**Work instructions:**
The output is the line holding "completely different type" and all lines after it to the end of the records below; restate them unchanged and add nothing.

(Extracted page text data)
+ + + + +

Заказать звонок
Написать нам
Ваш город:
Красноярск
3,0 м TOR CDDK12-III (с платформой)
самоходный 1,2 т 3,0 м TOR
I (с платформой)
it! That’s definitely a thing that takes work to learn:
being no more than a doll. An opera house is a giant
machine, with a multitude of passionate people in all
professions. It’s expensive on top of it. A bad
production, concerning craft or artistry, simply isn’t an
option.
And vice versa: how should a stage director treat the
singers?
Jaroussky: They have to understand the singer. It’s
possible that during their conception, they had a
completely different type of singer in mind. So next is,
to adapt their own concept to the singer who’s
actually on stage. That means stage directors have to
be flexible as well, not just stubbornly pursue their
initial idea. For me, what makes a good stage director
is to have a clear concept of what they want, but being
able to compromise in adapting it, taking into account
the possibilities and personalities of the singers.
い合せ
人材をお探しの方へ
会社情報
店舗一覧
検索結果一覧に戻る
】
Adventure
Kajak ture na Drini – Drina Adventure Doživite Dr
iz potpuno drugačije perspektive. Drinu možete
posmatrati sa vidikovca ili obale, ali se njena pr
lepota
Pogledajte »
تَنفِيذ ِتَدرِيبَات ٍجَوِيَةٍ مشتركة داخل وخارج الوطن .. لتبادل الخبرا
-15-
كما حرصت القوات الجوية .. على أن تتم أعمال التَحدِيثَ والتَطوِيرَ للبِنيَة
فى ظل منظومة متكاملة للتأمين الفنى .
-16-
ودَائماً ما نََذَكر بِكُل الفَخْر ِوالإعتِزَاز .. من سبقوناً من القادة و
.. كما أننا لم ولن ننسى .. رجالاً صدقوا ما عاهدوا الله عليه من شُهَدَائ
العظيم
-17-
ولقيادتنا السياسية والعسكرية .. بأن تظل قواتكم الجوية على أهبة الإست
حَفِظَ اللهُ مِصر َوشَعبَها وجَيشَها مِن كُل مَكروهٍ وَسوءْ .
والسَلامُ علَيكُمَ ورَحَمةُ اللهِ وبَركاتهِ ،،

+ + + + +

**Answer area:**
completely different type of singer in mind. So next is,
to adapt their own concept to the singer who’s
actually on stage. That means stage directors have to
be flexible as well, not just stubbornly pursue their
initial idea. For me, what makes a good stage director
is to have a clear concept of what they want, but being
able to compromise in adapting it, taking into account
the possibilities and personalities of the singers.
い合せ
人材をお探しの方へ
会社情報
店舗一覧
検索結果一覧に戻る
】
Adventure
Kajak ture na Drini – Drina Adventure Doživite Dr
iz potpuno drugačije perspektive. Drinu možete
posmatrati sa vidikovca ili obale, ali se njena pr
lepota
Pogledajte »
تَنفِيذ ِتَدرِيبَات ٍجَوِيَةٍ مشتركة داخل وخارج الوطن .. لتبادل الخبرا
-15-
كما حرصت القوات الجوية .. على أن تتم أعمال التَحدِيثَ والتَطوِيرَ للبِنيَة
فى ظل منظومة متكاملة للتأمين الفنى .
-16-
ودَائماً ما نََذَكر بِكُل الفَخْر ِوالإعتِزَاز .. من سبقوناً من القادة و
.. كما أننا لم ولن ننسى .. رجالاً صدقوا ما عاهدوا الله عليه من شُهَدَائ
العظيم
-17-
ولقيادتنا السياسية والعسكرية .. بأن تظل قواتكم الجوية على أهبة الإست
حَفِظَ اللهُ مِصر َوشَعبَها وجَيشَها مِن كُل مَكروهٍ وَسوءْ .
والسَلامُ علَيكُمَ ورَحَمةُ اللهِ وبَركاتهِ ،،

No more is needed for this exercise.